• _QUELLTEXT_
┄┄┄┄┄┄┄┄┄┄

»Ich wurde in einem Hinterzimmer geschlagen«
Interview: Ignacio Rosaslanda
Sie waren an Bord eines der Schiffe, die die illegale Seeblockade des israelischen Militärs durchbrechen und Hilfsgüter nach Gaza liefern wollten. Das Schiff wurde in internationalen Gewässern von israelischen Soldaten gekapert. Wie ist es Ihnen seit Ihrer Freilassung ergangen?
Mir geht es den Umständen entsprechend relativ gut. Es war das zweite Mal, dass ich mich an einem Durchbruchsversuch beteiligte. Ich dachte, ich kenne mich bereits etwas aus mit der Brutalität Israels. Aber ich hätte mir die Folter in Gefangenschaft niemals ausmalen können. Derweil ist offiziell die Rede von einem Waffenstillstand in Gaza. Aber die Bombardierung durch Israel geht trotzdem weiter, und in den israelischen Gefängnissen mit mehr als 11.000 politischen Gefangenen sterben weiterhin inhaftierte Palästinenser.
Was können Sie von der Behandlung der Besatzungsmitglieder durch Israel berichten?
Weil die deutsche Regierung diesen Völkermord aktiv unterstützt, sind deutsche Staatsbürger gezwungen, etwas zu tun, was eigentlich dieser Staat hätte machen müssen. Aber weil das nicht passiert, haben wir uns dieser Folter ausgesetzt und wurden auf unseren Booten bombardiert. Jedes Mal, wenn wir gefoltert wurden, habe ich gedacht: Wenn die mich als deutsche Staatsbürgerin so behandeln, was machen sie erst mit Palästinenserinnen und Palästinensern? Was wir durchgemacht haben, war nur ein Bruchteil dessen, was ihnen täglich angetan wird. Deshalb müssen wir weiter für die Rechte der Palästinenser kämpfen sowie für die Freilassung all dieser politischen Gefangenen.
Sie sind nicht die einzige deutsche Staatsbürgerin, die an Bord eines dieser Schiffe war. Wie hat sich die Bundesregierung Ihnen und den anderen gegenüber verhalten?

┄┄┄┄┄┄┄┄┄┄

• _DATENAUSZUG_
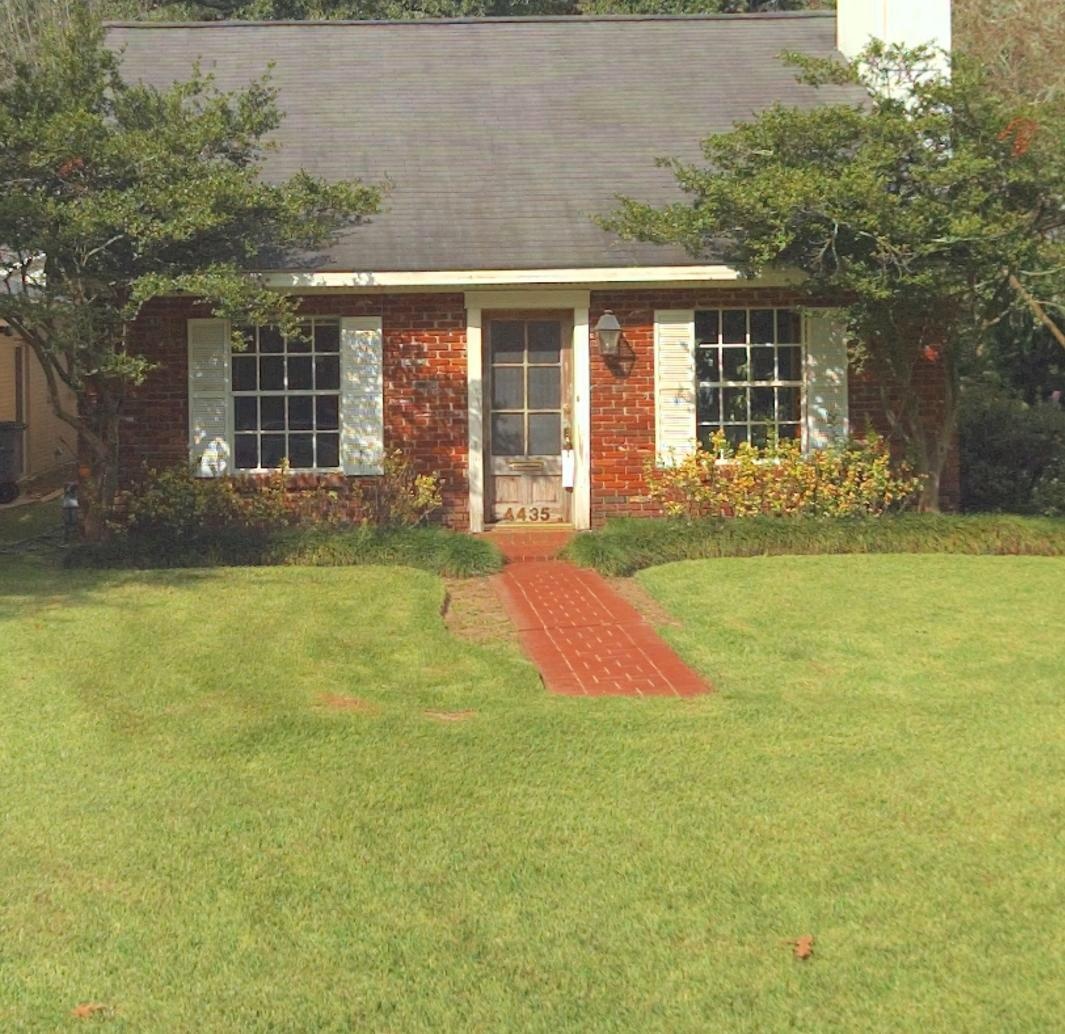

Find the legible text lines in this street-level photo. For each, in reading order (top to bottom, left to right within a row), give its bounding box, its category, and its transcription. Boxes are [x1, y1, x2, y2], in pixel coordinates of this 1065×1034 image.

[502, 505, 552, 523] StreetNumber: 4435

┄┄┄┄┄┄┄┄┄┄

• _AUFGABE_
Übersetzen Sie den Satz „Mir geht es den Umständen entsprechend relativ gut.“ aus dem Interview ins Englische.

• _LÖSUNG_
Under the circumstances, I am doing relatively well.